I wasn't a fan of the Bee Network app when I first encountered it back in January. To be fair, it had a mighty task ahead of it: I needed it to tell me where the hell the 385 had got to at half 4 on day one of tranche three being rolled out. A task it singularly failed at.
Fast forward ten months and I am getting used to the app. Enable your real time location and it can tell you your nearest bus stop and when the next bus is coming. The main glitch being when your bus is so late that it starts to slip down the list of expected buses, meaning the one at the top of the list is the next timetabled one, not the one that is disgustingly late but still might turn up. This has led to several heart stopping moments ("NOOOO! They've cancelled it!") followed by frantic scrolling to find that it's merely running twenty minutes late.

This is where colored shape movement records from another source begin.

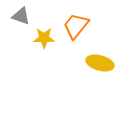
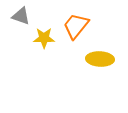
yellow ellipse: moved 4 px up; rotated 12 degrees counterclockwise
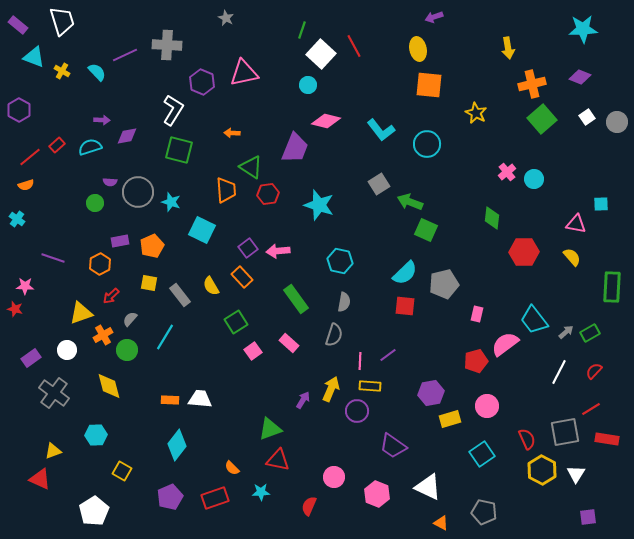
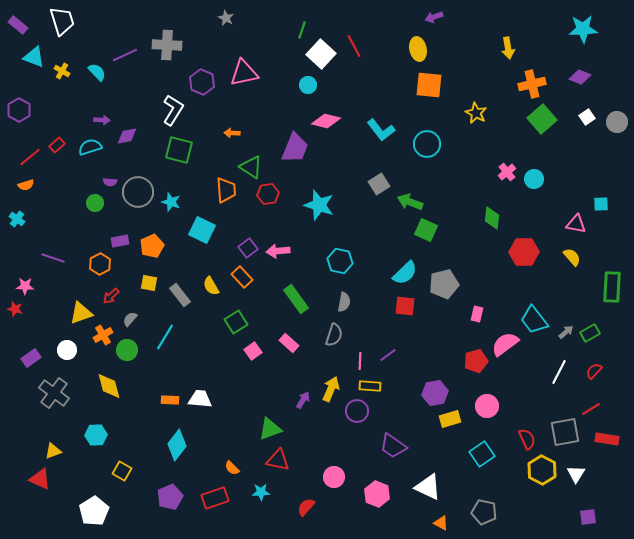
purple hexagon at (431, 393): moved 4 px right
red semicircle at (309, 506): moved 3 px left, 1 px down; rotated 18 degrees clockwise
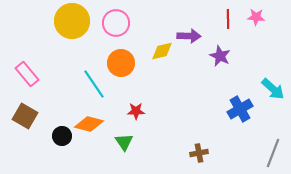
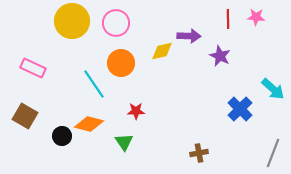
pink rectangle: moved 6 px right, 6 px up; rotated 25 degrees counterclockwise
blue cross: rotated 15 degrees counterclockwise
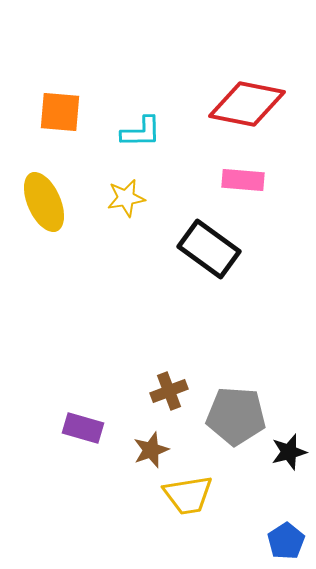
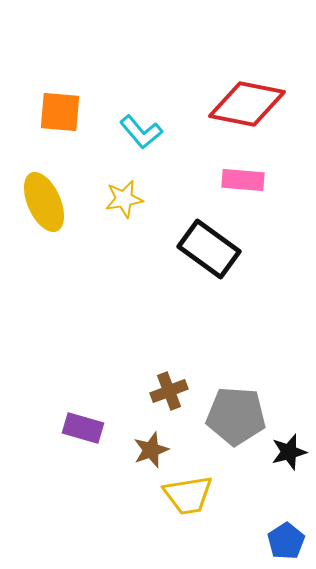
cyan L-shape: rotated 51 degrees clockwise
yellow star: moved 2 px left, 1 px down
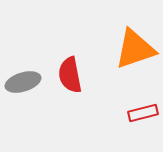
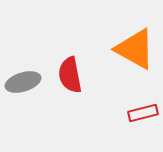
orange triangle: rotated 48 degrees clockwise
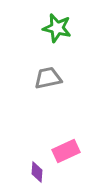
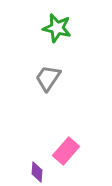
gray trapezoid: rotated 44 degrees counterclockwise
pink rectangle: rotated 24 degrees counterclockwise
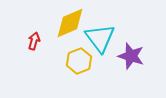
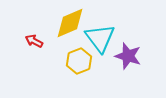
red arrow: rotated 78 degrees counterclockwise
purple star: moved 3 px left
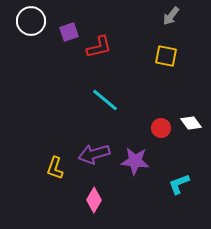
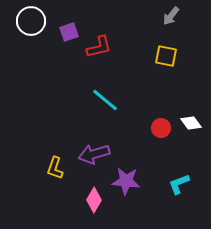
purple star: moved 9 px left, 20 px down
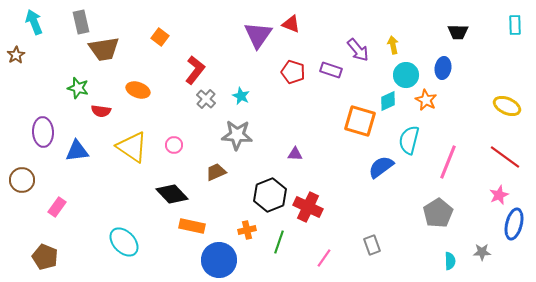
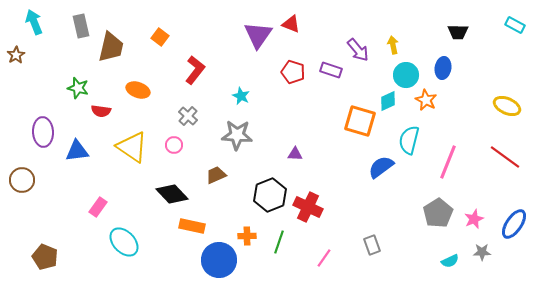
gray rectangle at (81, 22): moved 4 px down
cyan rectangle at (515, 25): rotated 60 degrees counterclockwise
brown trapezoid at (104, 49): moved 7 px right, 2 px up; rotated 68 degrees counterclockwise
gray cross at (206, 99): moved 18 px left, 17 px down
brown trapezoid at (216, 172): moved 3 px down
pink star at (499, 195): moved 25 px left, 24 px down
pink rectangle at (57, 207): moved 41 px right
blue ellipse at (514, 224): rotated 20 degrees clockwise
orange cross at (247, 230): moved 6 px down; rotated 12 degrees clockwise
cyan semicircle at (450, 261): rotated 66 degrees clockwise
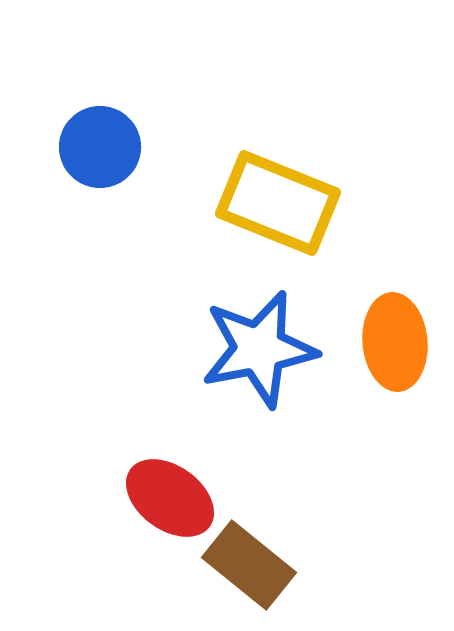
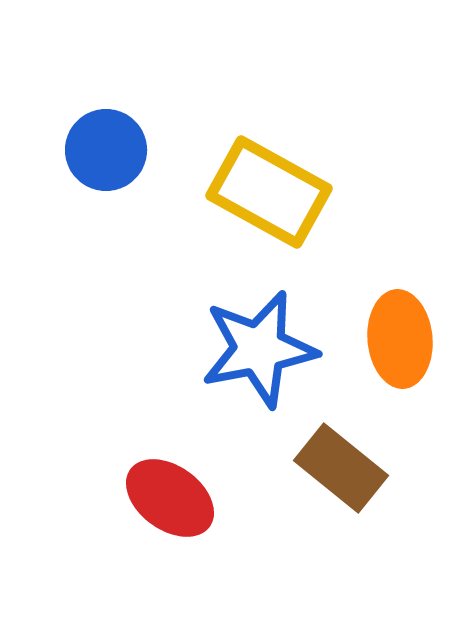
blue circle: moved 6 px right, 3 px down
yellow rectangle: moved 9 px left, 11 px up; rotated 7 degrees clockwise
orange ellipse: moved 5 px right, 3 px up
brown rectangle: moved 92 px right, 97 px up
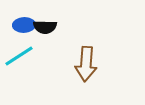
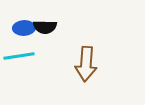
blue ellipse: moved 3 px down
cyan line: rotated 24 degrees clockwise
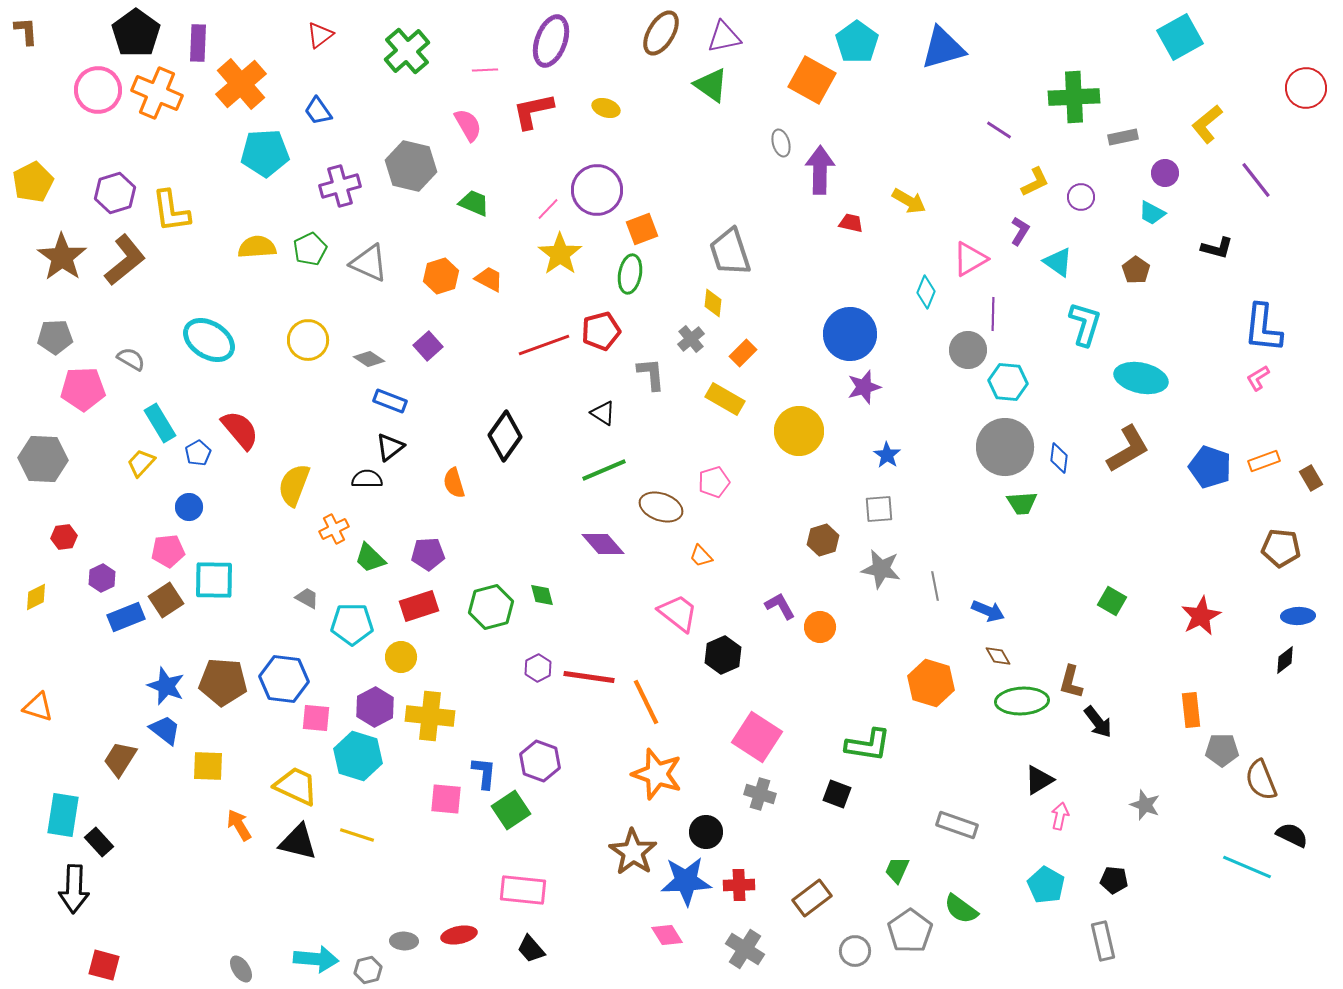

Again.
As regular readers may have worked out... I mainly use it on weekday late afternoons/evenings to find out how late the 385 is going to be.
I currently catch the 385 from a stop that is a five minute walk away from the 383 stop. The idea being that if I get stiffed by the 385, I haven't got far to go to catch a different bus.
A case in point of this would be yesterday when I checked the app at 16:29pm to see how late the 385 (due at 16:30pm) was going to be. The app told me that the 385 to Mellor would not now be coming until 16:58. Something of a record for the app that one. Clearly something had gone more wrong than usual then.
As there was a 383 due at 16:43, I walked over to the 383 stop instead.
Now, one of the reasons I resisted using the app for so long was that I just think you end up looking like a massive dick if you're standing at a bus stop looking at your phone the whole time. Then I realised how necessary it was to do this if you ever wanted to be in the position to be able to make an informed decision about which bus to catch.
Why?
Because buses rarely run to timetable. Yesterday just happened to be an extreme example of this.
I could tell it was going to be a bad commute even before I got to the 385 stop. Sometimes you just have a feeling things aren't going to go well for you. In this case, the feeling of doom was generated by an incident at the pedestrian crossing when two cars went through the lights despite the pedestrian crossing being on green. After about a minute of gaping in disbelief alongside the crowd of other people trying to get across the road, I was filled with a sense of massive injustice and pure rage. This led me to walk out into the the road, determined that I was going to get across while the green man was still showing, and no other piss taking drivers were going to stop me. Which, fortunately, they didn't. Why did I do this? Because that crossing takes about ten minutes to cycle through all the different traffic combinations and I was fucked if I was going to stand there for another ten minutes, waiting to cross the road.
When I reached the 383 stop I could see that it was about as busy as it would have been ahead of the 16:25 bus arriving, which strongly suggested that it, erm, hadn't. All of the people waiting were sixth form students from the college. All of them were staring at their phones. Some were clearly on the app.
I got my own phone out again.
The 383 was running late as well apparently.
One of the more dispiriting aspects of using the app is when you think you've got a handle on how late a bus is going to be only for the time of expected arrival to start counting back up rather than down. This is what both the 383 and 385 expected arrival times were now doing: It didn't look as though the 385 would be arriving until at least 17:10 whereas, in the end, the 383 was a mere eight minutes late.
As we filed onto a very full double decker, the sense of resigned weariness was palpable. Seats may have become available reasonably quickly, but it was still a trudge: The usual backlog of traffic on Marple Road being the main culprit.
As the nights get darker earlier, the roadworks seem to become more numerous, as do the accidents. The buses get slower and slower, later and later to arrive to pick you up and to get to their destinations. And the weather gets worse of course as well. I did see a few ambulances yesterday (not unusual) and there is what feels like a constant delay for the 385 around Marple Train Station, so it's easy to speculate as to it's shocking lateness.
As the girl getting off at the same stop of me said to her friend: "That was the worst bus ride ever!"